Rare Diseases Are More Common Than You Think

Feb. 29 is a rare day, dedicated to an important cause called Rare Disease Day. It's okay if you haven't heard of it -- the day is dedicated to some of the world's least known diseases, after all.

Although these conditions seem few and far between, they're quite common when you step back and observe them as a whole. In the United States alone, 30 million people are living with a rare disease ("rare" defined as affecting 200,000 Americans or fewer at any given time). That's one in 10 Americans.

That can't be true, you must be thinking. Where are all these people? Sadly, about 50 percent of those afflicted by rare diseases are children. According to advocacy organization Global Genes, rare diseases are responsible for a startling 35 percent of deaths in the first year of life, and 30 percent of children with a rare disease will not live to see their fifth birthday.

So while the issue isn't always visible in our day-to-day lives, rare diseases impact many children and families here in the U.S. and beyond. Global Genes estimates that 350 million people worldwide suffer from a rare disease. If all those people lived in the same place, it would be the world's third-largest country -- a staggering thought.

As a genetic counselor that has worked with many families who learned they were at risk of passing down a rare genetic disease, this issue holds a big piece of my heart. If you'd like to contribute to the cause, here are three things you can do.

Get DNA Testing

Even for more common genetic diseases like cystic fibrosis, 80 percent of affected children have no prior family history of the disease. That's why it's important even for healthy couples to know that they could be at risk of passing down a rare disease.

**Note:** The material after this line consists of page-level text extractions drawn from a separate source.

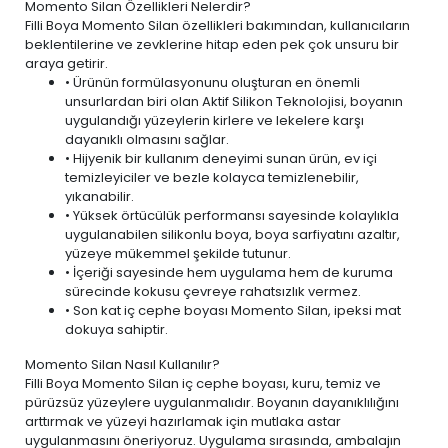
Momento Silan Özellikleri Nelerdir?
Filli Boya Momento Silan özellikleri bakımından, kullanıcıların
beklentilerine ve zevklerine hitap eden pek çok unsuru bir
araya getirir.
• Ürünün formülasyonunu oluşturan en önemli
unsurlardan biri olan Aktif Silikon Teknolojisi, boyanın
uygulandığı yüzeylerin kirlere ve lekelere karşı
dayanıklı olmasını sağlar.
• Hijyenik bir kullanım deneyimi sunan ürün,
ev içi
temizleyiciler ve bezle
kolayca temizlenebilir,
yıkanabilir.
• Yüksek örtücülük performansı sayesinde kolaylıkla
uygulanabilen silikonlu boya, boya sarfiyatını azaltır,
yüzeye mükemmel şekilde tutunur.
• İçeriği sayesinde hem uygulama hem de kuruma
sürecinde kokusu çevreye rahatsızlık vermez.
• Son kat iç cephe boyası Momento Silan, ipeksi mat
dokuya sahiptir.
Momento Silan Nasıl Kullanılır?
Filli Boya Momento Silan iç cephe boyası, kuru, temiz ve
pürüzsüz yüzeylere uygulanmalıdır. Boyanın dayanıklılığını
arttırmak ve yüzeyi hazırlamak için mutlaka astar
uygulanmasını öneriyoruz. Uygulama sırasında, ambalajın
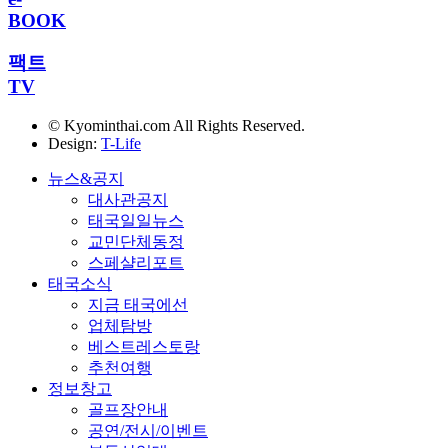
BOOK
팩트
TV
© Kyominthai.com All Rights Reserved.
Design:
T-Life
뉴스&공지
대사관공지
태국일일뉴스
교민단체동정
스페샬리포트
태국소식
지금 태국에선
업체탐방
베스트레스토랑
추천여행
정보창고
골프장안내
공연/전시/이벤트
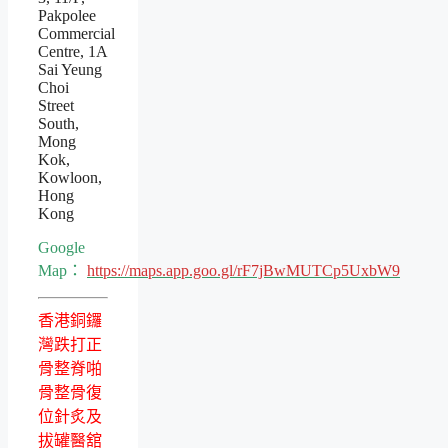
Pakpolee
Commercial
Centre, 1A
Sai Yeung
Choi
Street
South,
Mong
Kok,
Kowloon,
Hong
Kong
Google
Map：
https://maps.app.goo.gl/rF7jBwMUTCp5UxbW9
香港銅鑼
灣跌打正
骨整脊啪
骨整骨復
位針炙及
拔罐醫舘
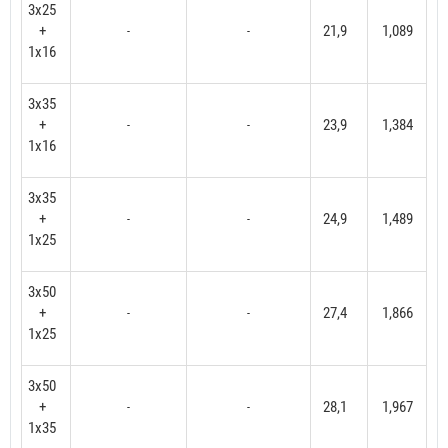
3x25
+
21,9
1,089
-
-
1x16
3x35
+
23,9
1,384
-
-
1x16
3x35
+
24,9
1,489
-
-
1x25
3x50
+
27,4
1,866
-
-
1x25
3x50
+
28,1
1,967
-
-
1x35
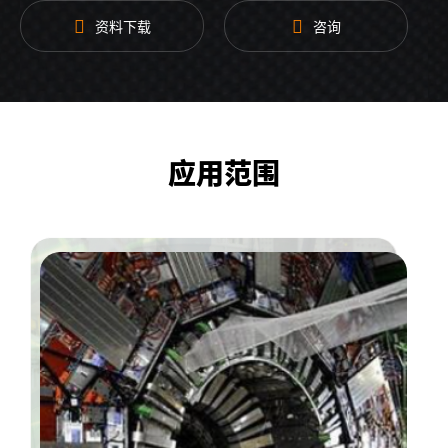
更多参数
请电联我司获取详细技术规格书
资料下载
咨询
应用范围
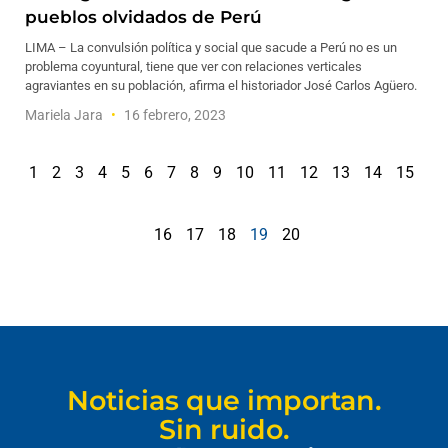
pueblos olvidados de Perú
LIMA – La convulsión política y social que sacude a Perú no es un
problema coyuntural, tiene que ver con relaciones verticales
agraviantes en su población, afirma el historiador José Carlos Agüero.
Mariela Jara
16 febrero, 2023
1
2
3
4
5
6
7
8
9
10
11
12
13
14
15
16
17
18
19
20
Noticias que importan.
Sin ruido.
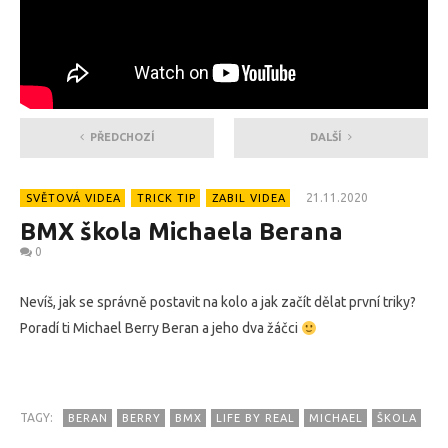
PŘEDCHOZÍ
DALŠÍ
21.11.2020
SVĚTOVÁ VIDEA
TRICK TIP
ZABIL VIDEA
BMX škola Michaela Berana
0
Nevíš, jak se správně postavit na kolo a jak začít dělat první triky?
Poradí ti Michael Berry Beran a jeho dva žáčci
TAGY:
BERAN
BERRY
BMX
LIFE BY REAL
MICHAEL
ŠKOLA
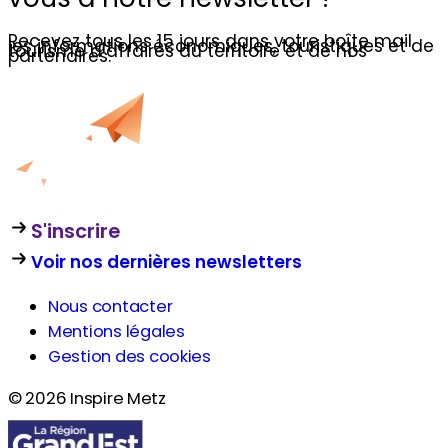
Recevez tous les 15 jours dans votre boîte mail
les informations économiques, touristiques et de
tourisme d’affaires du territoire et de nos
partenaires.
S'inscrire
Voir nos dernières newsletters
Nous contacter
Mentions légales
Gestion des cookies
© 2026 Inspire Metz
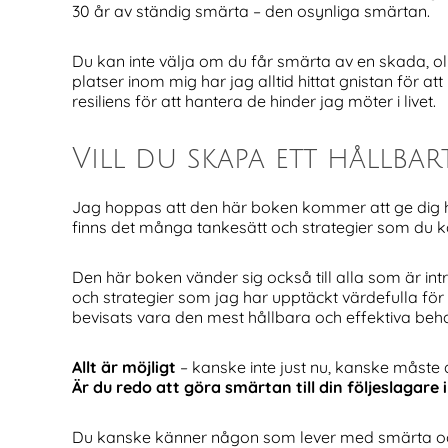
30 år av ständig smärta – den osynliga smärtan.
Du kan inte välja om du får smärta av en skada, ol
platser inom mig har jag alltid hittat gnistan för at
resiliens för att hantera de hinder jag möter i livet.
Vill du skapa ett hållbar
Jag hoppas att den här boken kommer att ge dig h
finns det många tankesätt och strategier som du kan
Den här boken vänder sig också till alla som är intr
och strategier som jag har upptäckt värdefulla för
bevisats vara den mest hållbara och effektiva beha
Allt är möjligt
– kanske inte just nu, kanske måste d
Är du redo att göra smärtan till din följeslagare i
Du kanske känner någon som lever med smärta och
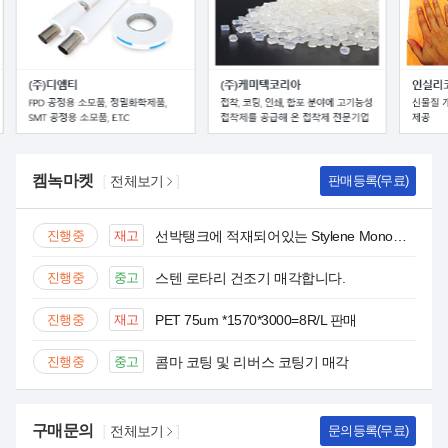
진행중
Ashland PVP/VA CO-POLYMER
진행중
베트남산 탄산칼슘(GCC) 공급합니다. / 코팅·비코팅 가능
진행중
재고
TPEE 40D 45D 판매합니다
진행중
공업용 탄산칼슘 구매 문의드립ㄴ디ㅏ
진행중
PEG, Zirconia, Melamin, 요소수,희토류, Silicon oil, 천연고무, DMC, DEC, MEA,DEA,TEA, MEG, DEG, TEG, 화장품첨가제, 제약원료, 화학첨가제, Monomer, Glycerine. EL, Ethyl Lactate,
켐녹마켓
전체보기
판매등록(무료)
진행중
필름 코팅기(광학용) 중고설비 구합니다.
완료
재고
AMMONIUM MOLYBDATE (cas 12054-85-2), Ammonium Metavanadate (7803-55-6), Ammonium ParaTungstate(11120-25-5) 재고 판매
진행중
원통형 배터리 생산설비 18650,21700 전체라인 구합니다.
진행중
재고
선박탱크에 적재되어있는 Stylene Monomer (off-spec)
진행중
비드밀/플랜타리 믹서 구합니다.
진행중
중고
스텐 로타리 건조기 매각합니다.
진행중
PVB resin 구매 문의드립니다.
진행중
재고
PET 75um *1570*3000=8R/L 판매
진행중
LDPE LLDPE HDPE 재생펠렛 매입
진행중
중고
콤마 코팅 및 리버스 코팅기 매각
진행중
원재료 4종(황산, 주석산, 가성소다, 질산나트륨) 문의 건
진행중
재고
Mos hige 팝니다
구매문의
전체보기
문의등록(무료)
완료
타코닉 테이프 구매 문의
진행중
Ashland PVP/VA CO-POLYMER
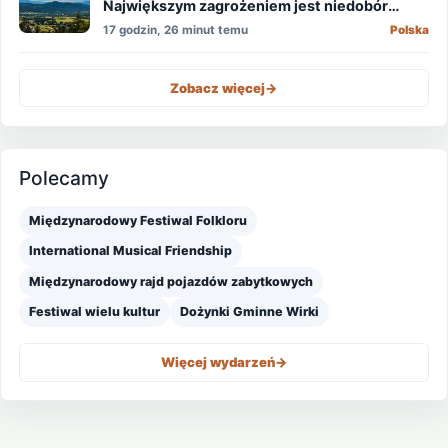
Największym zagrożeniem jest niedobór
wody
17 godzin, 26 minut temu
Polska
Zobacz więcej
->
Polecamy
Międzynarodowy Festiwal Folkloru
International Musical Friendship
Międzynarodowy rajd pojazdów zabytkowych
Festiwal wielu kultur
Dożynki Gminne Wirki
Więcej wydarzeń
->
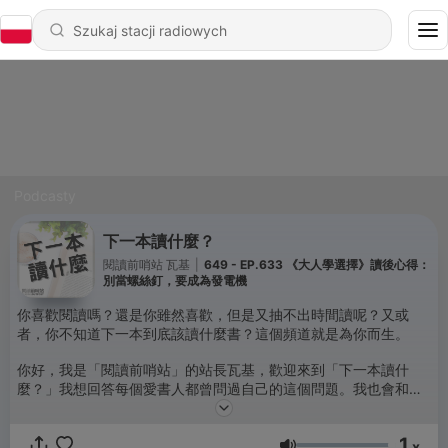
Podcasty
下一本讀什麼？
閱讀前哨站 瓦基
|
649 - EP.633 《大人學選擇》讀後心得：
別當螺絲釘，要成為發電機
你喜歡閱讀嗎？還是你雖然喜歡，但是又抽不出時間讀呢？又或
者，你不知道下一本到底該讀什麼書？這個頻道就是為你而生。
你好，我是「閱讀前哨站」的站長瓦基，歡迎來到「下一本讀什
麼？」我想回答每個愛書人都曾問過自己的這個問題。我也會和你
分享關於閱讀的大小事，還有許多書籍的心得和評論。更重要的
是，我如何運用從書裡面學到的東西，開拓自己的視野，改變自己
1
的生活。我希望你在這裡，可以認識更多的好書，找到你的下一本
x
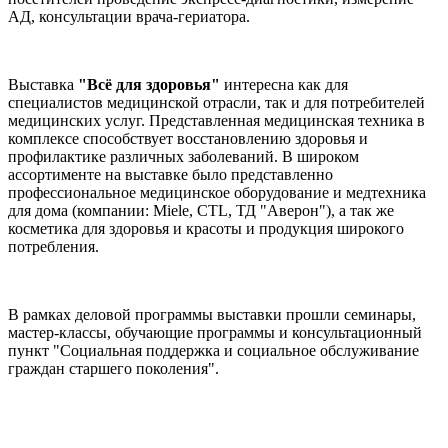
АД, консультации врача-гериатора.
Выставка
"Всё для здоровья"
интересна как для
специалистов медицинской отрасли, так и для потребителей
медицинских услуг. Представленная медицинская техника в
комплексе способствует восстановлению здоровья и
профилактике различных заболеваний. В широком
ассортименте на выставке было представленно
профессиональное медицинское оборудование и медтехника
для дома (компании: Мiele, CTL, ТД "Аверон"), а так же
косметика для здоровья и красоты и продукция широкого
потребления.
В рамках деловой программы выставки прошли семинары,
мастер-классы, обучающие программы и консультационный
пункт "Социальная поддержка и социальное обслуживание
граждан старшего поколения".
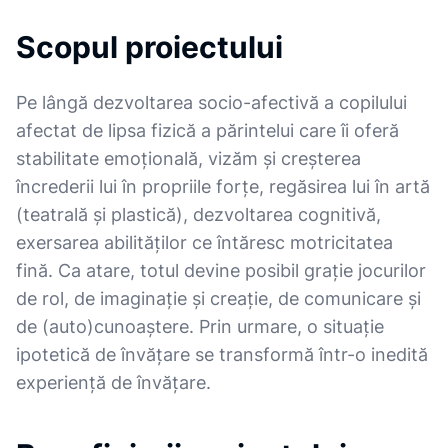
Scopul proiectului
Pe lângă dezvoltarea socio-afectivă a copilului
afectat de lipsa fizică a părintelui care îi oferă
stabilitate emoțională, vizăm și creșterea
încrederii lui în propriile forțe, regăsirea lui în artă
(teatrală și plastică), dezvoltarea cognitivă,
exersarea abilităților ce întăresc motricitatea
fină. Ca atare, totul devine posibil grație jocurilor
de rol, de imaginație și creație, de comunicare și
de (auto)cunoaștere. Prin urmare, o situație
ipotetică de învățare se transformă într-o inedită
experiență de învățare.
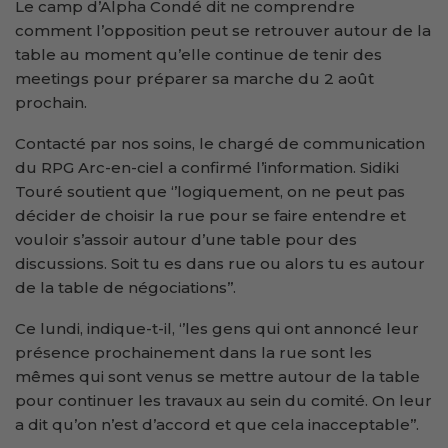
Le camp d’Alpha Condé dit ne comprendre
comment l’opposition peut se retrouver autour de la
table au moment qu’elle continue de tenir des
meetings pour préparer sa marche du 2 août
prochain.
Contacté par nos soins, le chargé de communication
du RPG Arc-en-ciel a confirmé l’information. Sidiki
Touré soutient que ‘’logiquement, on ne peut pas
décider de choisir la rue pour se faire entendre et
vouloir s’assoir autour d’une table pour des
discussions. Soit tu es dans rue ou alors tu es autour
de la table de négociations’’.
Ce lundi, indique-t-il, ‘’les gens qui ont annoncé leur
présence prochainement dans la rue sont les
mêmes qui sont venus se mettre autour de la table
pour continuer les travaux au sein du comité. On leur
a dit qu’on n’est d’accord et que cela inacceptable’’.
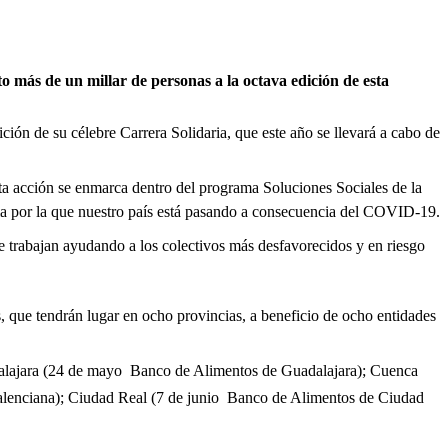
o más de un millar de personas a la octava edición de esta
ón de su célebre Carrera Solidaria, que este año se llevará a cabo de
a acción se enmarca dentro del programa Soluciones Sociales de la
aria por la que nuestro país está pasando a consecuencia del COVID-19.
ue trabajan ayudando a los colectivos más desfavorecidos y en riesgo
, que tendrán lugar en ocho provincias, a beneficio de ocho entidades
uadalajara (24 de mayo  Banco de Alimentos de Guadalajara); Cuenca
lenciana); Ciudad Real (7 de junio  Banco de Alimentos de Ciudad
.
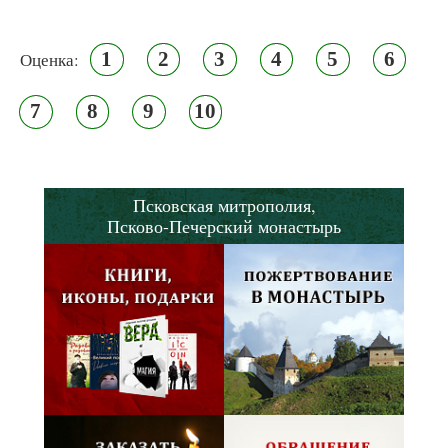
1
2
3
4
5
6
Оценка:
7
8
9
10
Псковская митрополия,
Псково-Печерский монастырь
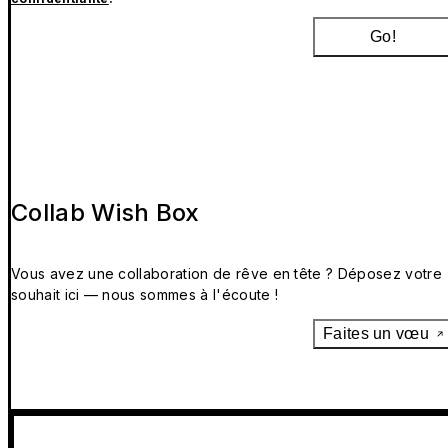
Go!
Collab Wish Box
Vous avez une collaboration de rêve en tête ? Déposez votre
souhait ici — nous sommes à l'écoute !
Faites un vœu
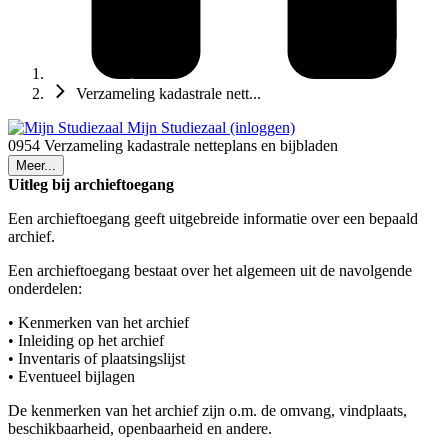
Verzameling kadastrale nett...
Mijn Studiezaal (inloggen)
0954 Verzameling kadastrale netteplans en bijbladen
Meer...
Uitleg bij archieftoegang
Een archieftoegang geeft uitgebreide informatie over een bepaald
archief.
Een archieftoegang bestaat over het algemeen uit de navolgende
onderdelen:
• Kenmerken van het archief
• Inleiding op het archief
• Inventaris of plaatsingslijst
• Eventueel bijlagen
De kenmerken van het archief zijn o.m. de omvang, vindplaats,
beschikbaarheid, openbaarheid en andere.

Several companies are now offering more comprehensive and affordable ways for couples to screen for hundreds of rare diseases -- something that was barely possible only a decade ago.

Advocate for Change

Despite the evidence in support of expanded carrier screening, most family planning guidelines only recommend routine screening for Trisomy 21 (Down syndrome) and a handful of inherited conditions. Yet, researchers from my company found that the rare diseases we screen for are collectively more common than Trisomy 21.

Now that we have the means, medical organizations should be advocating for more thorough screenings. Couples planning a family have the right to know if they might pass on a rare disease to their children so they can make choices that are right for their family, such as finding a specialist, pursuing prenatal diagnosis or visiting with a fertility specialist. And in some cases, early identification can help avoid a medical odyssey and improve quality of life.

If you're looking for ways to get involved in rare disease advocacy, checking out this resource is a great start. The National Organization for Rare Disorders, the official sponsor of Rare Disease Day in the U.S., is also doing excellent work educating the healthcare industry on changes and innovations that need to happen.

Spread the Word

According to the EveryLife Foundation, 95 percent of rare diseases do not have a single approved drug treatment. Fortunately, as advances in genomics and clinical research continue, we will have more and more tools available to combat these conditions.

You may suffer from a rare disease, or know someone who has. Just as plausibly, this is the first time in your life you're hearing about this issue. Whatever the case, I'm thankful you took a moment to learn more about it. If you want to help spread the word, use the hashtag #RareDiseaseDay in a post this week.

It will mean something to many people -- more than you might think!